To Be Positive in Social Media

Sosmed (Sosial Media), apapun nama produk atau aplikasinya baik itu Facebook, Twitter, Linkedin, Instagram, Whatsapp, BBM, Line dll  adalah merupakan salah satu bentuk “bid’ah”  dalam teknik berkomunikasi dan silaturrahim bagi masyarakat modern.
Sosmed sesuai dengan namanya juga merupakan sarana dalam kehidupan social atau bermasyarakat secara lintas batas, baik batas wilayah, negara, agama maupun umur.  Meskipun pada awal munculnya sosmed ada sebagian ulama yang mengharamkan penggunaan sosmed.Namun fatwa yang merupakan hasil ijtihad ulama local pada suatu masa ini merupakan fatwa yang perlu dipahami lebih mendalam, dan acceptabilitas (penerimaan) masyarakat terhadap fatwa tersebut tergolong rendah karena kondisi sosmed yang sudah berubah. (Atau mungkin fatwa itu perlu diganti?).
Agar sosmed menjadi sesuatu yang positif, maka ada beberapa etika yang sebaiknya anda terapkan dalam bersosial media :
  1. Jika suatu grup sedang membicarakan suatu hal yang positif, anda tidak boleh menyela dengan tema lain tanpa permisi.
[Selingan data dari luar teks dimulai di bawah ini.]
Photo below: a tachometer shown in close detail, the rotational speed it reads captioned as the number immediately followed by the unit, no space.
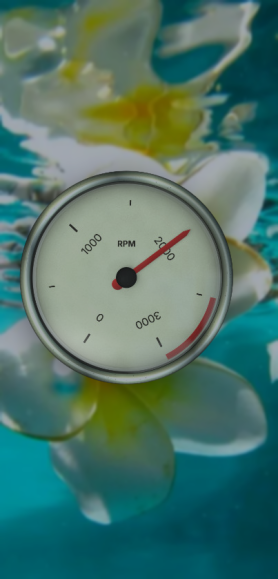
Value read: 2000rpm
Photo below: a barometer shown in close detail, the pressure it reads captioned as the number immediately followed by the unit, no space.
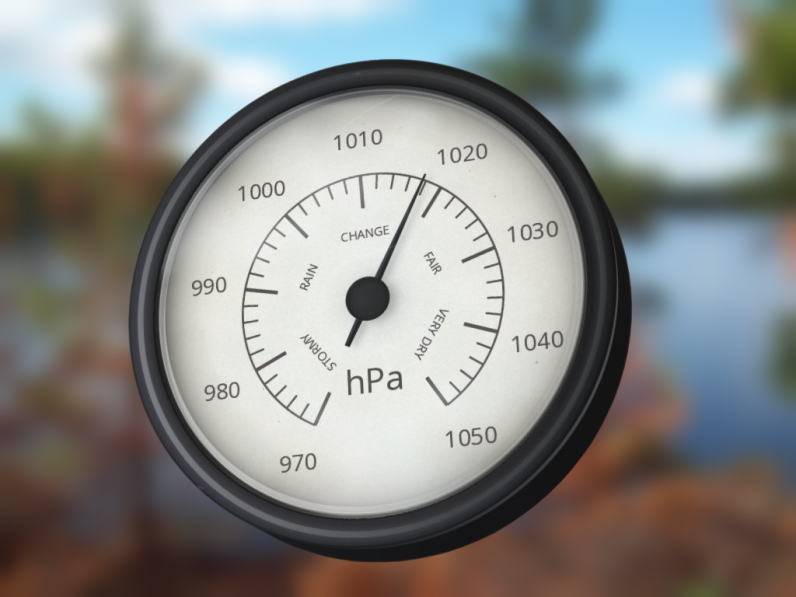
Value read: 1018hPa
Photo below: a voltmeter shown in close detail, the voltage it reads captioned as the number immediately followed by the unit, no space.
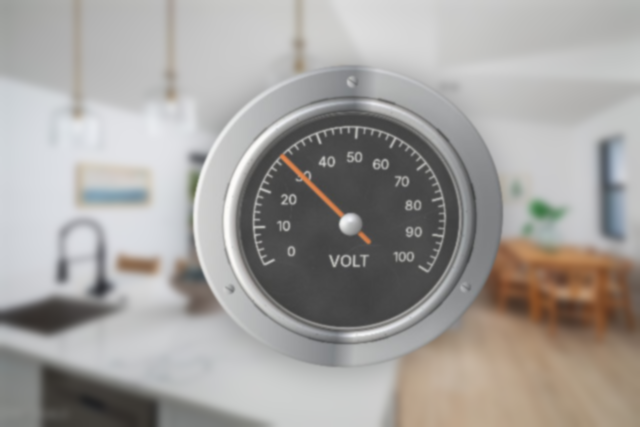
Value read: 30V
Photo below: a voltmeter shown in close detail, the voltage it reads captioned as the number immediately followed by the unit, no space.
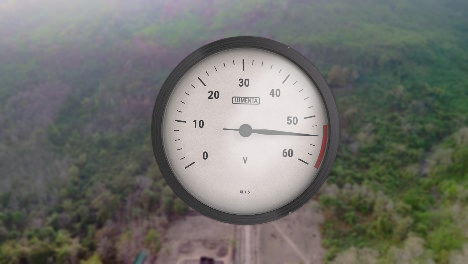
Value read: 54V
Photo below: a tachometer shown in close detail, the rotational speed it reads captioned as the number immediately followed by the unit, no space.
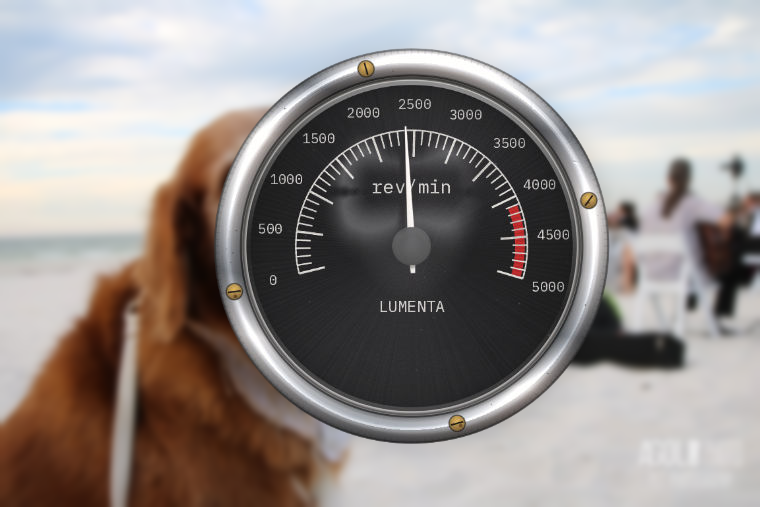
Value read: 2400rpm
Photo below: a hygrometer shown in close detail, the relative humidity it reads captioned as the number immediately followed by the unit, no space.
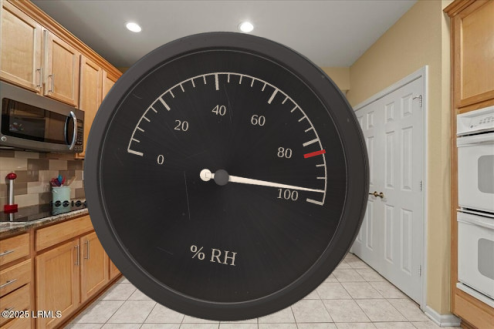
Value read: 96%
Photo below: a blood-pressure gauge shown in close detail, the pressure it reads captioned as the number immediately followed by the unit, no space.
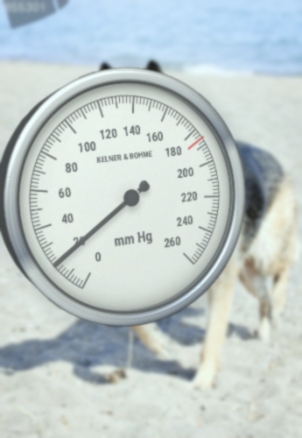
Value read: 20mmHg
Sebab hal ini sama dengan memotong pembicaraan orang atau “mengusir” orang lain dari tema yang sedang dibicarakan,  kecuali dengan dalam keadaan darurat dan seijin teman-teman dalam grup.
  2. Tidak melakukan dialog yang bersifat pribadi dengan menggunakan bahasa tertentu yang menjadikan sebagian anggota grup yang lainnya  tidak memahami apa yang anda bicarakan.
  3. Tidak mengirimkan artikel yang panjang, jika anda ingin menyebarkan artikel, tulisan atau berita yang bagus tetapi  panjang maka sebaiknya anda tuliskan link-nya saja seperti yang saya berikan di atas. Karena tulisan yang panjang akan mengganggu sebagian anggota, apalagi yang kapasitas HP-nya terbatas.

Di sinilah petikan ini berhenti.